Nomination de rapporteurs
Le dernier point de l'ordre du jour porte sur la désignation de rapporteurs.
- Suivi des pays
Plusieurs collègues ont manifesté leur intérêt pour assurer le suivi de certains pays :
1. Partenariat oriental (Arménie, Biélorussie, Géorgie, Azerbaïdjan, Ukraine, Moldavie)
- M. Pascal Allizard
- M. Gérard César
- M. Yves Pozzo di Borgo
- M. Jean-Claude Requier
- M. André Reichardt
- M. Simon Sutour
2. Politique de voisinage avec les pays méditerranéens
- M. Louis Nègre
- M. Simon Sutour
3. Pays candidats
a) Balkans occidentaux (Monténégro, Serbie, Albanie, Bosnie-Herzégovine, Macédoine, Kosovo) :
- M. Michel Billout
- M. Claude Kern
- M. Alain Richard
- Mme Colette Mélot
- M. Simon Sutour
b) Turquie :
- M. Jean-Yves Leconte
- M. Michel Mercier
- M. André Reichardt
4. Relations de l'Union européenne avec la Russie
- M. Pascal Allizard
- M. Yves Pozzo Di Borgo
- M. Jean-Marc Todeschini
Notre collègue Louis Nègre pourrait être désigné pour représenter le Sénat à l'Assemblée parlementaire de l'Union pour la Méditerranée.
- Suivi de la politique européenne des transports
Je vous propose de désigner :
- M. Michel Delebarre et M. Louis Nègre
- Situation du secteur laitier
Nous devons être très attentifs à la situation dans le secteur laitier en Europe. Une baisse des prix est déjà perceptible. La fin des quotas laitiers est programmée. Le secteur subit une baisse de ses débouchés extérieurs notamment sous l'effet de la crise ukrainienne et de l'embargo russe.

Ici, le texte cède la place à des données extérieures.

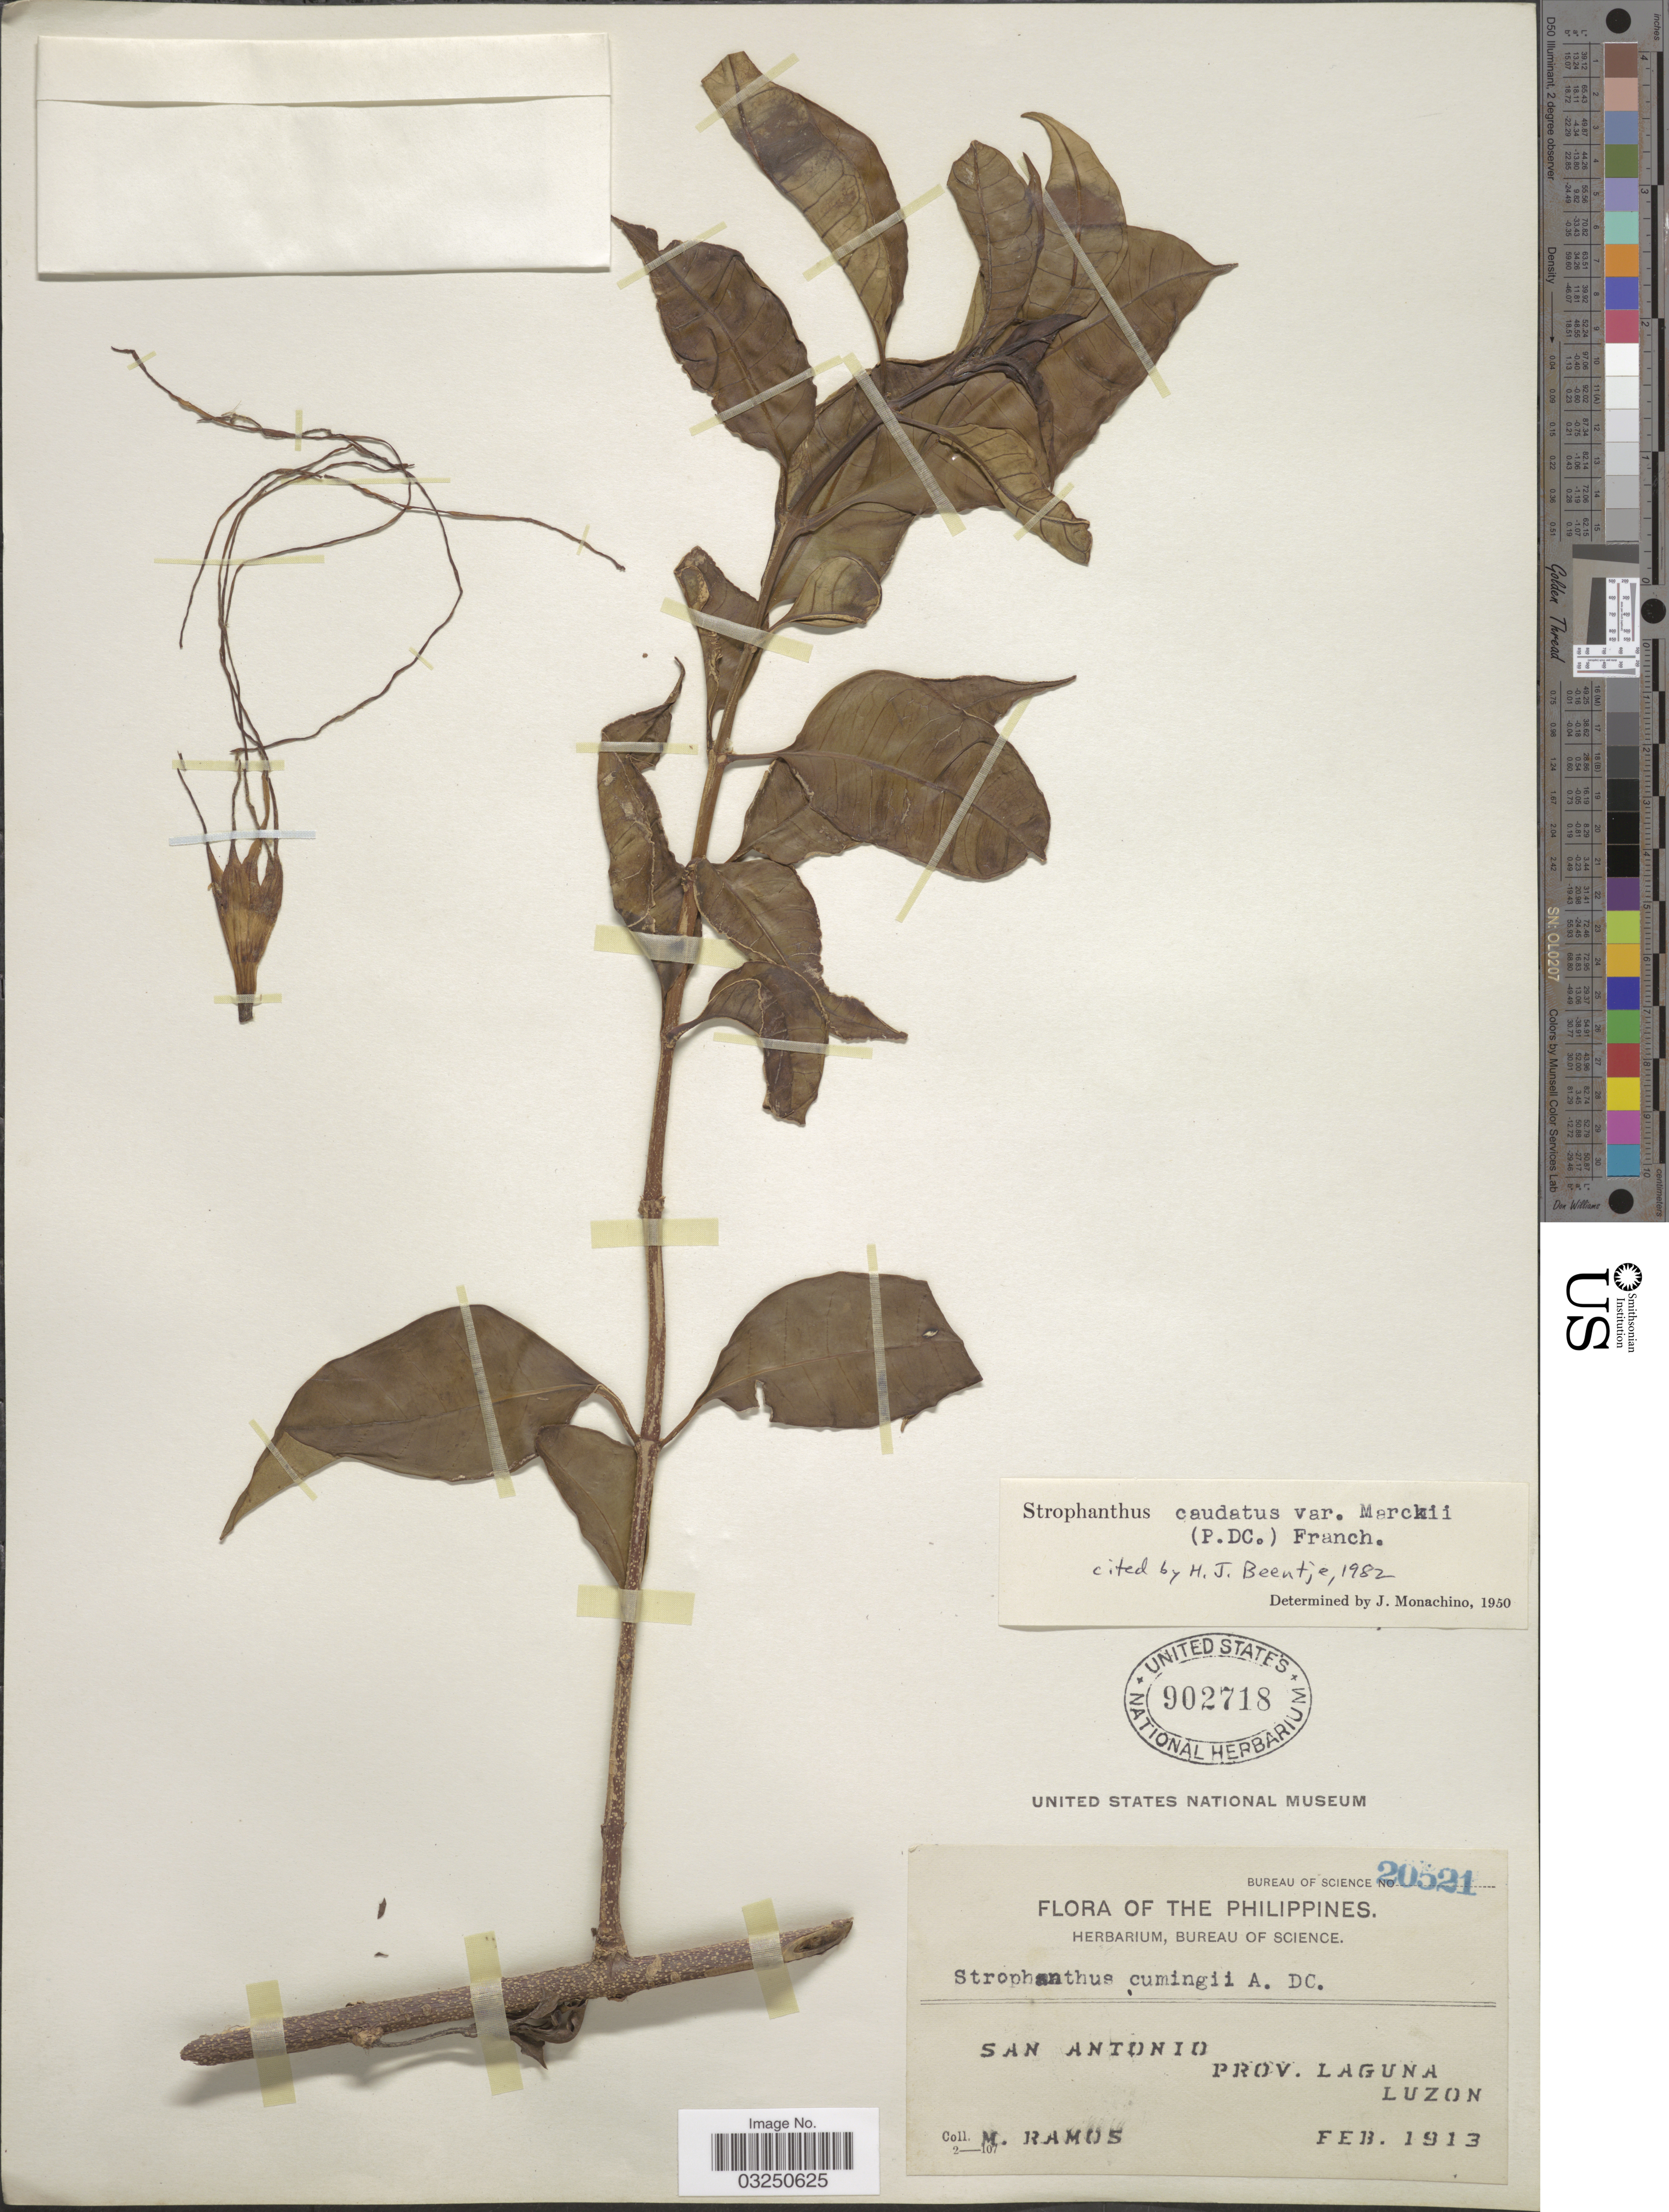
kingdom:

Je vous propose de désigner :
- M. Claude Haut et M. Michel Raison
- Proposition de résolution sur le règlement des différends entre investisseurs et États dans les projets d'accords commerciaux entre l'Union européenne, le Canada et les États-Unis
Michel Billout a déposé avec plusieurs collègues, le 30 octobre, une proposition de résolution européenne qui demande que les mécanismes d'arbitrage entre investisseurs et États soient retirés des projets d'accord avec le Canada et les États-Unis.
Je propose de le désigner comme rapporteur.
- Proposition de résolution sur l'expression des parlements nationaux lors du renouvellement de la Commission européenne
André Navarro a présenté, le 29 octobre, une proposition de résolution européenne. Notre collègue demande que soit prévue une expression collective des parlements nationaux au moment de la formation d'une nouvelle Commission européenne ainsi qu'une consultation des organes compétents des deux assemblées avant que soit proposé le candidat français. Je propose de le désigner rapporteur.
La commission procède à ces désignations.
La réunion est levée à 18 heures 15.